An abnormal pap smear indicates that the woman has cells of the cervix that are not normal. Pap smear screening aims to identify abnormal cell of the cervix PRIOR to the time that they develop into cervical cancer. Most women with an abnormal pap smear DO NOT have cancer, but nonetheless getting the diagnosis of an abnormal pap smear is an extremely stressful time. Regular pap smear testing is the key to preventing cervical cancer, but does not reduce the risk of women needing further investigation for pre-cancerous changes to the cervix.

Changes to cells of the cervix are caused by the Human Papilloma Virus (HPV). This is a sexually acquired infection that is VERY common in sexually active women. There are over 200 types of HPV and there a small number that are considered high-risk for the development of abnormal cells of the cervix. Most women will clear a HPV infection without issue, but it is the persistence of the HPV infection to the cells of the cervix that leads to the development of pre-cancers and eventually cervical cancer. It must be remembered that the time to develop cervical cancer is in the order of 10 years (of persistent infection) or more. Hence, regular pap smear screening is VERY important to prevent this from occurring.

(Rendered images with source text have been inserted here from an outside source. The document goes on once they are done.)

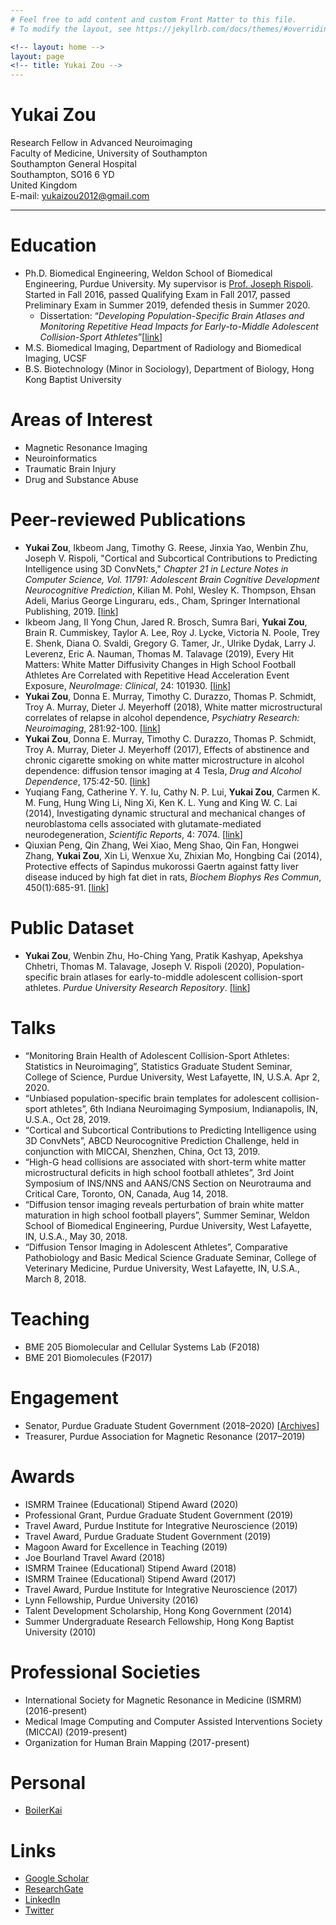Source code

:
 ```yaml
---
# Feel free to add content and custom Front Matter to this file.
# To modify the layout, see https://jekyllrb.com/docs/themes/#overriding-theme-defaults

<!-- layout: home -->
layout: page
<!-- title: Yukai Zou -->
---
```


# Yukai Zou

Research Fellow in Advanced Neuroimaging  
Faculty of Medicine, University of Southampton  
Southampton General Hospital  
Southampton, SO16 6 YD  
United Kingdom  
E-mail: <a href="mailto:yukaizou2012@gmail.com">yukaizou2012@gmail.com</a>

---
# Education
 - Ph.D. Biomedical Engineering, Weldon School of Biomedical Engineering, Purdue University. My supervisor is [Prof. Joseph Rispoli](https://engineering.purdue.edu/BME/People/ptProfile?resource_id=127345). Started in Fall 2016, passed Qualifying Exam in Fall 2017, passed Preliminary Exam in Summer 2019, defended thesis in Summer 2020.
      - Dissertation: “*Developing Population-Specific Brain Atlases and Monitoring Repetitive Head Impacts for Early-to-Middle Adolescent Collision-Sport Athletes*”[[link](https://doi.org/10.25394/PGS.12749267.v1)]
 - M.S. Biomedical Imaging, Department of Radiology and Biomedical Imaging, UCSF
 - B.S. Biotechnology (Minor in Sociology), Department of Biology, Hong Kong Baptist University

# Areas of Interest
 - Magnetic Resonance Imaging
 - Neuroinformatics
 - Traumatic Brain Injury
 - Drug and Substance Abuse


# Peer-reviewed Publications
 - **Yukai Zou**, Ikbeom Jang, Timothy G. Reese, Jinxia Yao, Wenbin Zhu, Joseph V. Rispoli, "Cortical and Subcortical Contributions to Predicting Intelligence using 3D ConvNets," *Chapter 21 in Lecture Notes in Computer Science, Vol. 11791: Adolescent Brain Cognitive Development Neurocognitive Prediction*, Kilian M. Pohl, Wesley K. Thompson, Ehsan Adeli, Marius George Linguraru, eds., Cham, Springer International Publishing, 2019. [[link](https://doi.org/10.1007/978-3-030-31901-4_21)]
 - Ikbeom Jang, Il Yong Chun, Jared R. Brosch, Sumra Bari, **Yukai Zou**, Brain R. Cummiskey, Taylor A. Lee, Roy J. Lycke, Victoria N. Poole, Trey E. Shenk, Diana O. Svaldi, Gregory G. Tamer, Jr., Ulrike Dydak, Larry J. Leverenz, Eric A. Nauman, Thomas M. Talavage (2019), Every Hit Matters: White Matter Diffusivity Changes in High School Football Athletes Are Correlated with Repetitive Head Acceleration Event Exposure, *NeuroImage: Clinical*, 24: 101930. [[link](https://doi.org/10.1016/j.nicl.2019.101930)]
 - **Yukai Zou**, Donna E. Murray, Timothy C. Durazzo, Thomas P. Schmidt, Troy A. Murray, Dieter J. Meyerhoff (2018), White matter microstructural correlates of relapse in alcohol dependence, *Psychiatry Research: Neuroimaging*, 281:92-100. [[link](https://doi.org/10.1016/j.pscychresns.2018.09.004)]
 - **Yukai Zou**, Donna E. Murray, Timothy C. Durazzo, Thomas P. Schmidt, Troy A. Murray, Dieter J. Meyerhoff (2017), Effects of abstinence and chronic cigarette smoking on white matter microstructure in alcohol dependence: diffusion tensor imaging at 4 Tesla, *Drug and Alcohol Dependence*, 175:42-50. [[link](https://doi.org/10.1016/j.drugalcdep.2017.01.032)]
 - Yuqiang Fang, Catherine Y. Y. Iu, Cathy N. P. Lui, **Yukai Zou**, Carmen K. M. Fung, Hung Wing Li, Ning Xi, Ken K. L. Yung and King W. C. Lai (2014), Investigating dynamic structural and mechanical changes of neuroblastoma cells associated with glutamate-mediated neurodegeneration, *Scientific Reports*, 4: 7074. [[link](https://doi.org/10.1038/srep07074)]
 - Qiuxian Peng, Qin Zhang, Wei Xiao, Meng Shao, Qin Fan, Hongwei Zhang, **Yukai Zou**, Xin Li, Wenxue Xu, Zhixian Mo, Hongbing Cai (2014), Protective effects of Sapindus mukorossi Gaertn against fatty liver disease induced by high fat diet in rats, *Biochem Biophys Res Commun*, 450(1):685-91. [[link](https://doi.org/10.1016/j.bbrc.2014.06.035)]

# Public Dataset
 - **Yukai Zou**, Wenbin Zhu, Ho-Ching Yang, Pratik Kashyap, Apekshya Chhetri, Thomas M. Talavage, Joseph V. Rispoli (2020), Population-specific brain atlases for early-to-middle adolescent collision-sport athletes. *Purdue University Research Repository*. [[link](http://dx.doi.org/10.4231/6BAR-6W02)]

# Talks
 - “Monitoring Brain Health of Adolescent Collision-Sport Athletes: Statistics in Neuroimaging”, Statistics Graduate Student Seminar, College of Science, Purdue University, West Lafayette, IN, U.S.A. Apr 2, 2020.
 - “Unbiased population-specific brain templates for adolescent collision-sport athletes”, 6th Indiana Neuroimaging Symposium, Indianapolis, IN, U.S.A., Oct 28, 2019.
 - “Cortical and Subcortical Contributions to Predicting Intelligence using 3D ConvNets”, ABCD Neurocognitive Prediction Challenge, held in conjunction with MICCAI, Shenzhen, China, Oct 13, 2019.
 - “High-G head collisions are associated with short-term white matter microstructural deficits in high school football athletes”, 3rd Joint Symposium of INS/NNS and AANS/CNS Section on Neurotrauma and Critical Care, Toronto, ON, Canada, Aug 14, 2018.
 - “Diffusion tensor imaging reveals perturbation of brain white matter maturation in high school football players”, Summer Seminar, Weldon School of Biomedical Engineering, Purdue University, West Lafayette, IN, U.S.A., May 30, 2018.
 - “Diffusion Tensor Imaging in Adolescent Athletes”, Comparative Pathobiology and Basic Medical Science Graduate Seminar, College of Veterinary Medicine, Purdue University, West Lafayette, IN, U.S.A., March 8, 2018.

# Teaching
 - BME 205 Biomolecular and Cellular Systems Lab (F2018)
 - BME 201 Biomolecules (F2017)

# Engagement
 - Senator, Purdue Graduate Student Government (2018–2020) [[Archives](https://boilerkai.wordpress.com/category/senate/)]
 - Treasurer, Purdue Association for Magnetic Resonance (2017–2019)

# Awards
 - ISMRM Trainee (Educational) Stipend Award (2020)
 - Professional Grant, Purdue Graduate Student Government (2019)
 - Travel Award, Purdue Institute for Integrative Neuroscience (2019)
 - Travel Award, Purdue Graduate Student Government (2019)
 - Magoon Award for Excellence in Teaching (2019)
 - Joe Bourland Travel Award (2018)
 - ISMRM Trainee (Educational) Stipend Award (2018)
 - ISMRM Trainee (Educational) Stipend Award (2017)
 - Travel Award, Purdue Institute for Integrative Neuroscience (2017)
 - Lynn Fellowship, Purdue University (2016)
 - Talent Development Scholarship, Hong Kong Government (2014)
 - Summer Undergraduate Research Fellowship, Hong Kong Baptist University (2010)

# Professional Societies
 - International Society for Magnetic Resonance in Medicine (ISMRM) (2016-present)
 - Medical Image Computing and Computer Assisted Interventions Society (MICCAI) (2019-present)
 - Organization for Human Brain Mapping (2017-present)
 
# Personal
 - [BoilerKai](https://boilerkai.wordpress.com/)
 
# Links
 - [Google Scholar](https://scholar.google.com/citations?user=n1RVi9sAAAAJ)
 - [ResearchGate](https://www.researchgate.net/profile/Yukai_Zou2)
 - [LinkedIn](https://www.linkedin.com/in/yukaizou/)
 - [Twitter](https://twitter.com/YukaiZou)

Once a woman develops an abnormal pap smear and depending on its severity, the options are to repeat the pap smear (usually in 12 months) or to refer the woman to see a gynaecologist to have a colposcopy. A colposcopy is a minor procedure performed in the office using an instrument to have a magnified view of the cervix using some special solutions to identify the abnormal cells. Occasionally, a small biopsy of the cervix is required to confirm that the cells are abnormal is sent to the laboratory to be reviewed.

The majority of women will not require treatment and will just need either follow up with their general practitioner or have a repeat colposcopy with the gynaecologist. Occasionally, treatment is required. Treatment involves removing a small amount of the cervix, either by surgical excision or laser ablation to treat the abnormal cells. It must be remembered that only a VERY SMALL number of women will be diagnosed with a cervical cancer and MOST women will be CURED by this treatment for pre-cancer of the cervix.